**TRY IT:**
Give back every line of the material exactly. Skip the pictures.

※

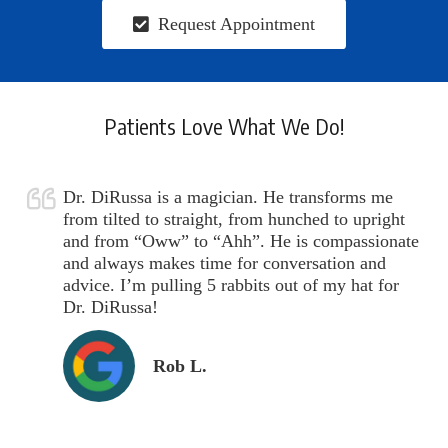
Request Appointment
Patients Love What We Do!
Dr. DiRussa is a magician. He transforms me
from tilted to straight, from hunched to upright
and from “Oww” to “Ahh”. He is compassionate
and always makes time for conversation and
advice. I’m pulling 5 rabbits out of my hat for
Dr. DiRussa!
Rob L.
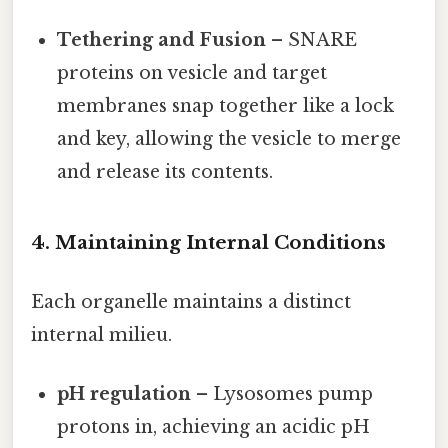
Tethering and Fusion
– SNARE
proteins on vesicle and target
membranes snap together like a lock
and key, allowing the vesicle to merge
and release its contents.
4. Maintaining Internal Conditions
Each organelle maintains a distinct
internal milieu.
pH regulation
– Lysosomes pump
protons in, achieving an acidic pH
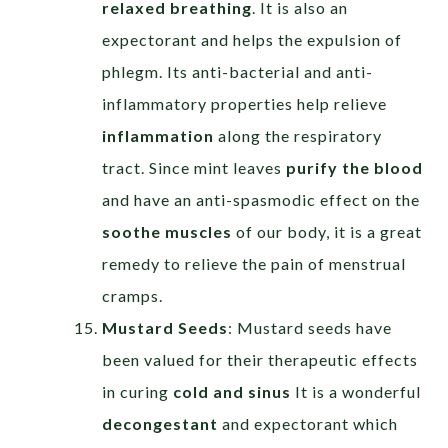
relaxed breathing
. It is also an
expectorant and helps the expulsion of
phlegm. Its anti-bacterial and anti-
inflammatory properties help relieve
inflammation
along the respiratory
tract. Since mint leaves
purify the blood
and have an anti-spasmodic effect on the
soothe muscles
of our body, it is a great
remedy to relieve the pain of menstrual
cramps.
Mustard Seeds
: Mustard seeds have
been valued for their therapeutic effects
in curing
cold and sinus
It is a wonderful
decongestant
and expectorant which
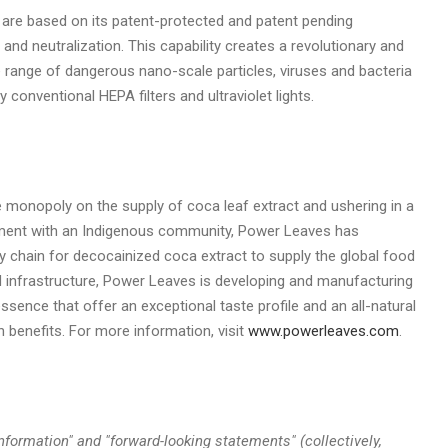
 are based on its patent-protected and patent pending
 and neutralization. This capability creates a revolutionary and
 range of dangerous nano-scale particles, viruses and bacteria
 conventional HEPA filters and ultraviolet lights.
 monopoly on the supply of coca leaf extract and ushering in a
ement with an Indigenous community, Power Leaves has
y chain for decocainized coca extract to supply the global food
 infrastructure, Power Leaves is developing and manufacturing
ssence that offer an exceptional taste profile and an all-natural
h benefits. For more information, visit
www.powerleaves.com
.
nformation" and "forward-looking statements" (collectively,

※

**TASK RESPONSE:**
Request Appointment
Patients Love What We Do!
Dr. DiRussa is a magician. He transforms me
from tilted to straight, from hunched to upright
and from “Oww” to “Ahh”. He is compassionate
and always makes time for conversation and
advice. I’m pulling 5 rabbits out of my hat for
Dr. DiRussa!
Rob L.
Tethering and Fusion
– SNARE
proteins on vesicle and target
membranes snap together like a lock
and key, allowing the vesicle to merge
and release its contents.
4. Maintaining Internal Conditions
Each organelle maintains a distinct
internal milieu.
pH regulation
– Lysosomes pump
protons in, achieving an acidic pH
relaxed breathing
. It is also an
expectorant and helps the expulsion of
phlegm. Its anti-bacterial and anti-
inflammatory properties help relieve
inflammation
along the respiratory
tract. Since mint leaves
purify the blood
and have an anti-spasmodic effect on the
soothe muscles
of our body, it is a great
remedy to relieve the pain of menstrual
cramps.
Mustard Seeds
: Mustard seeds have
been valued for their therapeutic effects
in curing
cold and sinus
It is a wonderful
decongestant
and expectorant which
 are based on its patent-protected and patent pending
 and neutralization. This capability creates a revolutionary and
 range of dangerous nano-scale particles, viruses and bacteria
 conventional HEPA filters and ultraviolet lights.
 monopoly on the supply of coca leaf extract and ushering in a
ement with an Indigenous community, Power Leaves has
y chain for decocainized coca extract to supply the global food
 infrastructure, Power Leaves is developing and manufacturing
ssence that offer an exceptional taste profile and an all-natural
h benefits. For more information, visit
www.powerleaves.com
.
nformation" and "forward-looking statements" (collectively,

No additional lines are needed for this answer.